:: WHAT TO PRODUCE ::
Pick out every line in the entries below that contains the word "left", and copy each one in full.

:: RECORDS SUPPLIED ::

● ● ● ● ●

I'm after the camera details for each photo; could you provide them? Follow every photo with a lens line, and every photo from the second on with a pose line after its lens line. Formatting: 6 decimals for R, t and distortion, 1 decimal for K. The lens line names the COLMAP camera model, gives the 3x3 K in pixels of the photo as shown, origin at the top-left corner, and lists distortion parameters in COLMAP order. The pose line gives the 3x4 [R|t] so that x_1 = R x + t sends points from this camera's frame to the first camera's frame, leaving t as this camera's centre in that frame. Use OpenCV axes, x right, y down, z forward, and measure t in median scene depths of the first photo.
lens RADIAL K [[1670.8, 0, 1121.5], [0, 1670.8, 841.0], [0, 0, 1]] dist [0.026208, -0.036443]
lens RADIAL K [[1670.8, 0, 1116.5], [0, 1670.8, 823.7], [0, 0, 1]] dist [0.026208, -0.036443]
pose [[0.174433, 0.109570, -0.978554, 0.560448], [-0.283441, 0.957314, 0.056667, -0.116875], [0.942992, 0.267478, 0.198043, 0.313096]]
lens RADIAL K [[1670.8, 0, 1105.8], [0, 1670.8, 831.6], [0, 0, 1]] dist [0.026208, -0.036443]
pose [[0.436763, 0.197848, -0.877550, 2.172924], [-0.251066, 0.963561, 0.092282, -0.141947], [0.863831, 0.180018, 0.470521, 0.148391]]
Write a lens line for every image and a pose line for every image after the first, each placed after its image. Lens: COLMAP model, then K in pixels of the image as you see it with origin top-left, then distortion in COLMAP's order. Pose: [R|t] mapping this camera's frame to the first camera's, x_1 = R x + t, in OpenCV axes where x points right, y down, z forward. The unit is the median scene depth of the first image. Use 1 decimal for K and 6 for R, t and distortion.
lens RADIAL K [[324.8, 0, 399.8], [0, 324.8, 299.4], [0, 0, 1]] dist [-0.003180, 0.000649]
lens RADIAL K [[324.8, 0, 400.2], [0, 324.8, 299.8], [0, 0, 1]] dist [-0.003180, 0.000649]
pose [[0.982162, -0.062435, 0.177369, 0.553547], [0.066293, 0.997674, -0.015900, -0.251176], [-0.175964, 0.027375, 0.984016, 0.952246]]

● ● ● ● ●

:: EXERCISE RESULT ::
I'm after the camera details for each photo; could you provide them? Follow every photo with a lens line, and every photo from the second on with a pose line after its lens line. Formatting: 6 decimals for R, t and distortion, 1 decimal for K. The lens line names the COLMAP camera model, gives the 3x3 K in pixels of the photo as shown, origin at the top-left corner, and lists distortion parameters in COLMAP order. The pose line gives the 3x4 [R|t] so that x_1 = R x + t sends points from this camera's frame to the first camera's frame, leaving t as this camera's centre in that frame. Use OpenCV axes, x right, y down, z forward, and measure t in median scene depths of the first photo.
Write a lens line for every image and a pose line for every image after the first, each placed after its image. Lens: COLMAP model, then K in pixels of the image as you see it with origin top-left, then distortion in COLMAP's order. Pose: [R|t] mapping this camera's frame to the first camera's, x_1 = R x + t, in OpenCV axes where x points right, y down, z forward. The unit is the median scene depth of the first image. Use 1 decimal for K and 6 for R, t and distortion.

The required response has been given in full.